4 out of 5
A prequel to an upcoming horror movie, Beast No More the comic will – I suspect – be much better than that movie, as it allows for the type of background and buildup that I can only imagine a horror movie glossing over for the sake of shocks and blood. And don’t get me wrong – shocks and blood can be good things in horror, but Jennifer Van Gessel’s book suggests this flick will be more serious than camp, and that tone would benefit from a slowburn approach. I just don’t see it happening.
But we’ll get to that when we get to it.
What’s important for the comic is how well Van Gessel steps through quite a large chunk of time and cast effectively, hitting the right beats to make the plight of Blanch and her growing gaggle of sisters an affecting one, and more importantly, to make her eventual turn toward twisted matriarch – presumably the film’s focus – believable. (Y’know, in context.)

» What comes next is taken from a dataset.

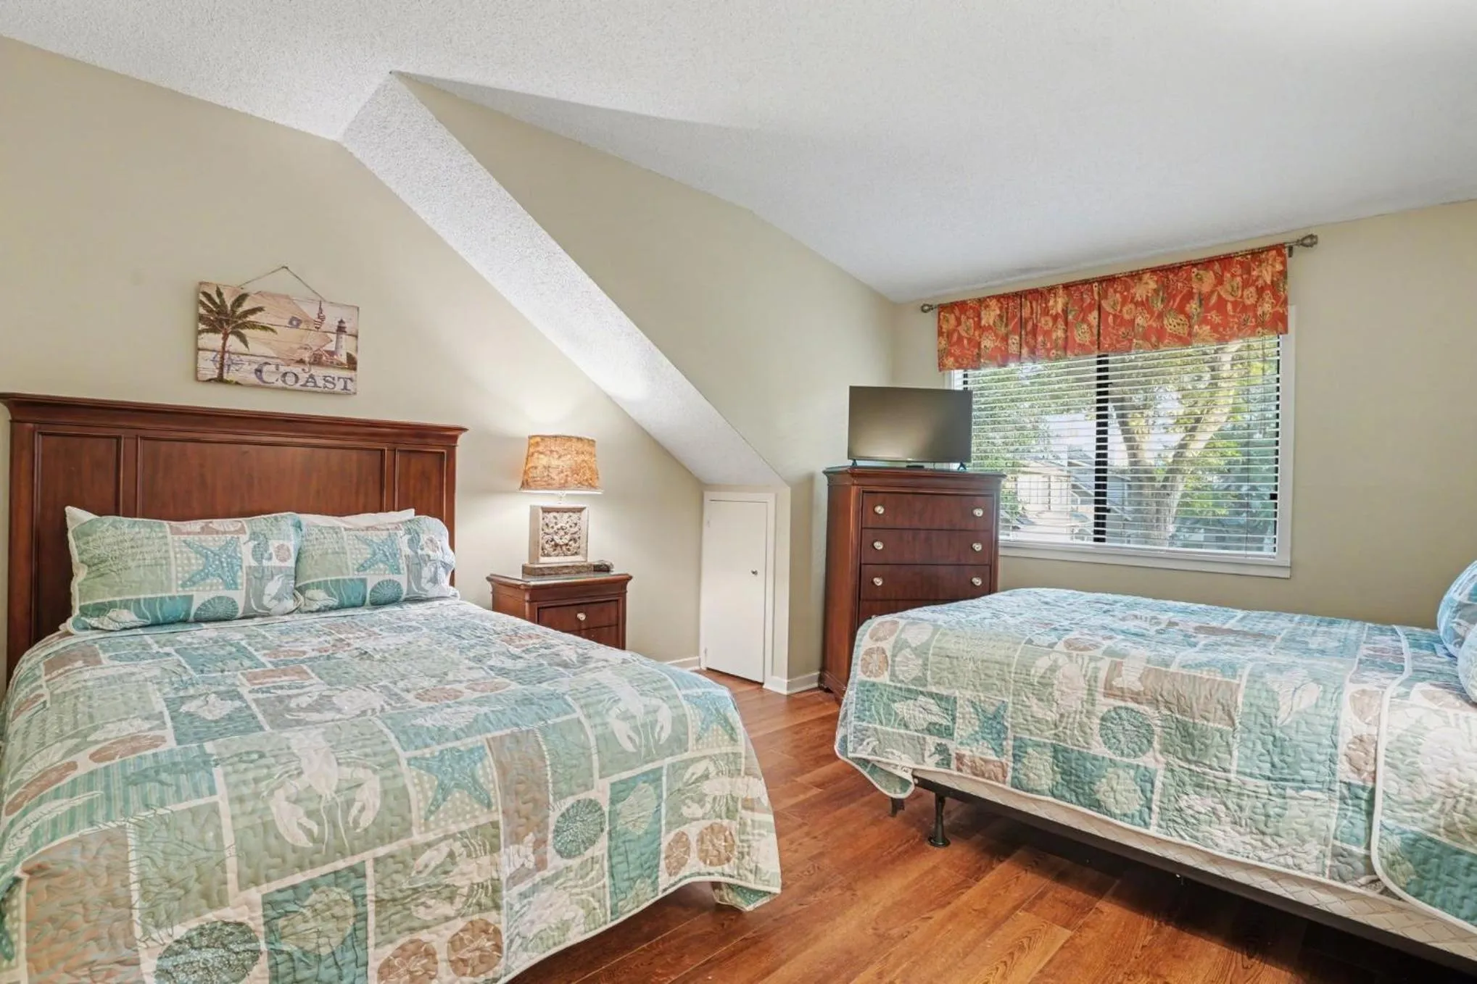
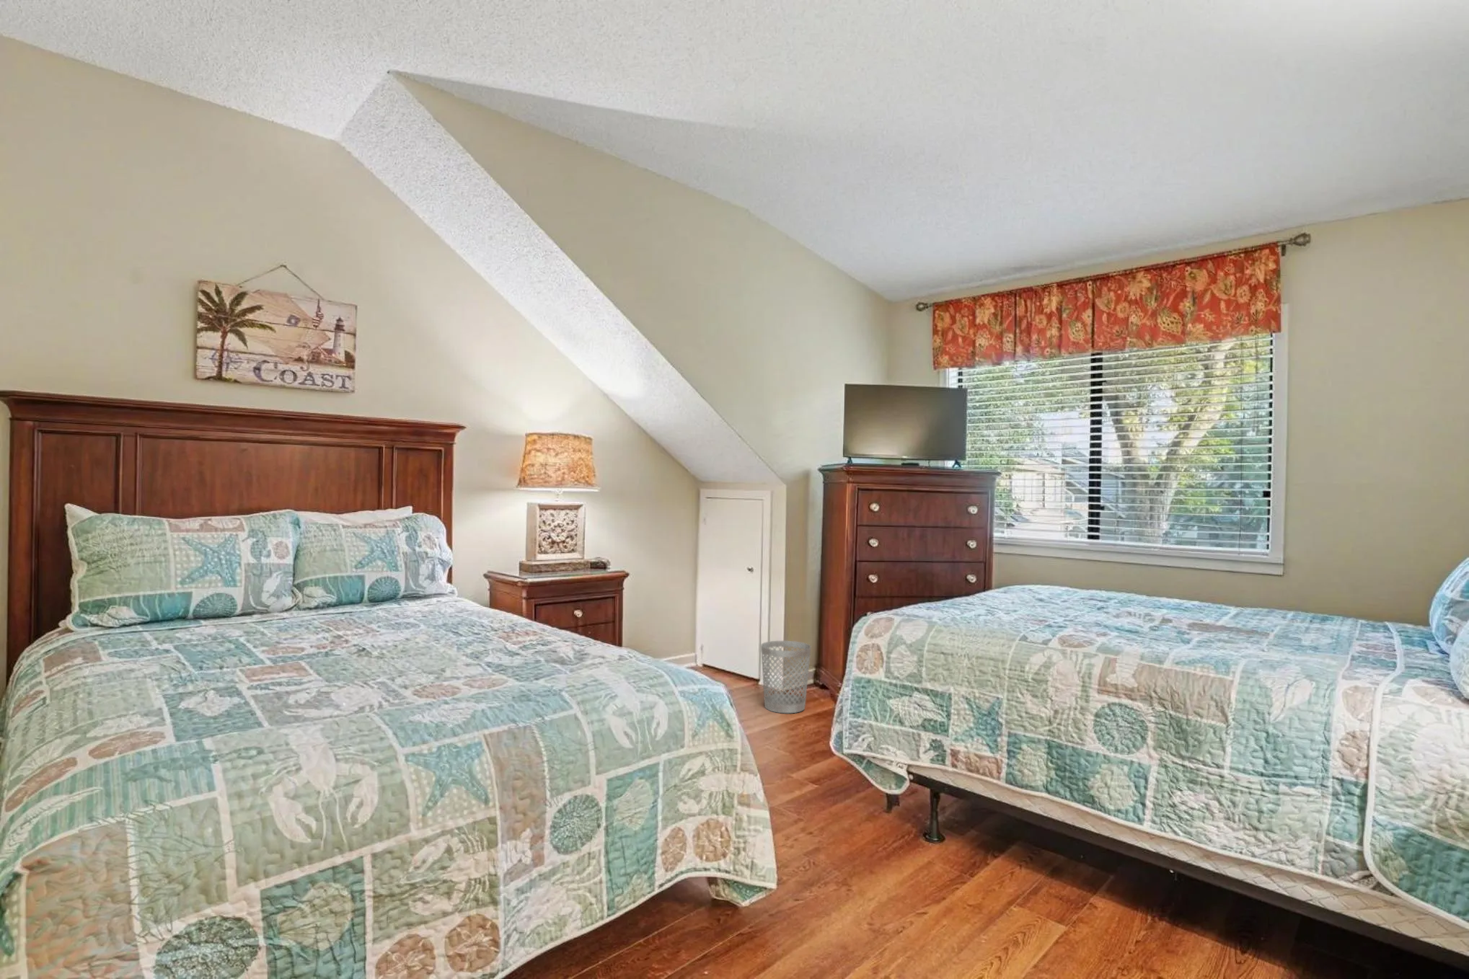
+ wastebasket [760,640,811,713]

The gist: Blanch’s father goes off to war and comes back diseased and with an ignited passion – whatever the cost – to produce a male heir. But daughters keep a’comin’, sharing their father’s disease. Blanch eventually leaves home but finds herself drawn back… and inspired to carry on her father’s quest. Joan Marin’s loose figures capture emotion well, although both Gessel and Marin neglect to make the sisters unique enough to keep them all distinct in the tale. Leticia Morgado’s colors really shine, selling the rural, muddy setting, especially when juxtaposed against Blanch’s short time away from home in the bright city.
I’m glad to see Van Gessel prove herself here, as her previous book, Unleash, was a mess; female protagonist horror (where they’re not just Final Girls) is a genre that needs to grow, and Unleash’s potential made its failure unfortunate. Beast No More’s film prologue thankfully succeeds, despite a character-stuffed setup and pretty complicated premise.